Et justement, n’est-ce pas faire violence à l’enfant que de le forcer à adopter idéologies, dogmes et préjugés de la tradition familiale ? De lui dicter son comportement, notamment vis-à-vis de la religion, comportement qui pourtant devrait faire l’objet d’un choix intime et sincère ? N’est-ce pas manquer de respect à la personne qu’est l’enfant que de lui infliger des options philosophiques ou religieuses irréfragables, comme s’il s’agissait de lois ou de ou de principes éthiques ? N’est-ce pas bâillonner son aptitude à la liberté ?

Alexander Sutherland Neill, le fondateur de Summerhill – qui ne confondait pas liberté et anarchie, tolérance et laxisme – reconnaissait aux enfants la capacité de déterminer le cours de leur propre vie. Il refusait de les « guider pas à pas », leur permettant – avec bonheur – de « former leurs propres valeurs » (3). Ses résultats furent – et restent – édifiants mais n’ont jamais concerné qu’un nombre très limité d’enfants. Selon lui, ce ne sont pas les enfants qui font problème, mais les parents qui, trop souvent embourbés dans leur marécage éducationnel, ne comprennent pas qu’il faut rompre le cercle et démarrer sur de nouvelles bases ; ou bien, ils n’ont pas l’audace de le faire.

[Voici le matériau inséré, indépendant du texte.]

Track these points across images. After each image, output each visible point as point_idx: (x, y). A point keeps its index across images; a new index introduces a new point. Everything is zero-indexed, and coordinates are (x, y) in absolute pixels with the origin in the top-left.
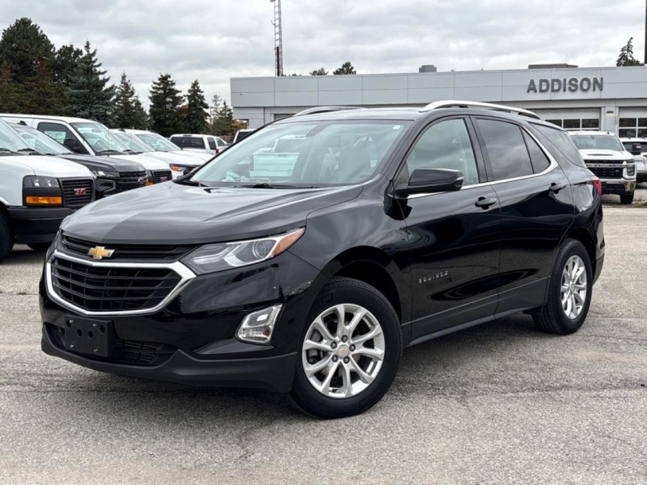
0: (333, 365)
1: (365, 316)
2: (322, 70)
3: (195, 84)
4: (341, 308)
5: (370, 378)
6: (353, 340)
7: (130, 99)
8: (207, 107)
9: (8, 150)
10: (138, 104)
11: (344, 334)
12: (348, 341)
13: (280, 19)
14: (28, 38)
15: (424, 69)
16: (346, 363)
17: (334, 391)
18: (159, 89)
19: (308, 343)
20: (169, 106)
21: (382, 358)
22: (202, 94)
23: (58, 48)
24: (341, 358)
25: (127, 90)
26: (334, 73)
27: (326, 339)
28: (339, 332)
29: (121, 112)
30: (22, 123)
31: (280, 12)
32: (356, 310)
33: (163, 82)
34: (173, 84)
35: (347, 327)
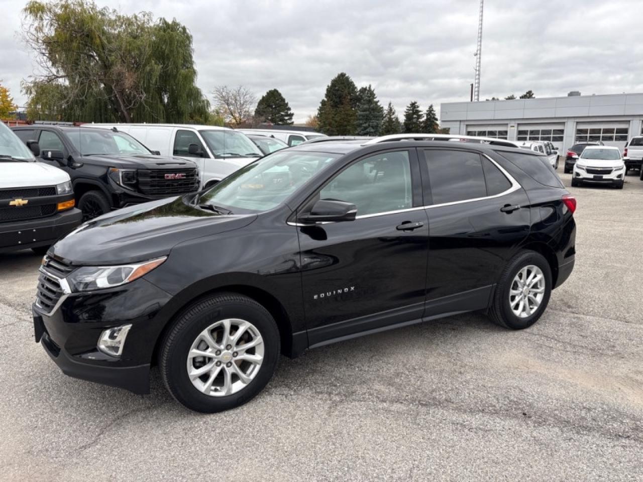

Il n’y a pas beaucoup de Summerhill, mais cet exemple devrait, il me semble, nous inciter à nous interroger et à réagir ne serait-ce qu’à l’échelle de la cellule familiale. Pour commencer. Parce que le défi est de taille.

Nadine de Vos, le 4 avril 2006

(1) Je ne sais plus, hélas, où j’ai lu cette expression amusante. Je la cite donc et en restitue la paternité à son auteur anonyme.
(2) Robert Joly, L’intolérance catholique, Editions Espace de Libertés, Bruxelles, 1995, p. 84.
(3) A.S. Neill, Libres enfants de Summerhill, Essai, Editions La Découverte, Paris, 2004. Intéressant, l’article paru au sujet de Summerhill dans le Web de l’Humanité.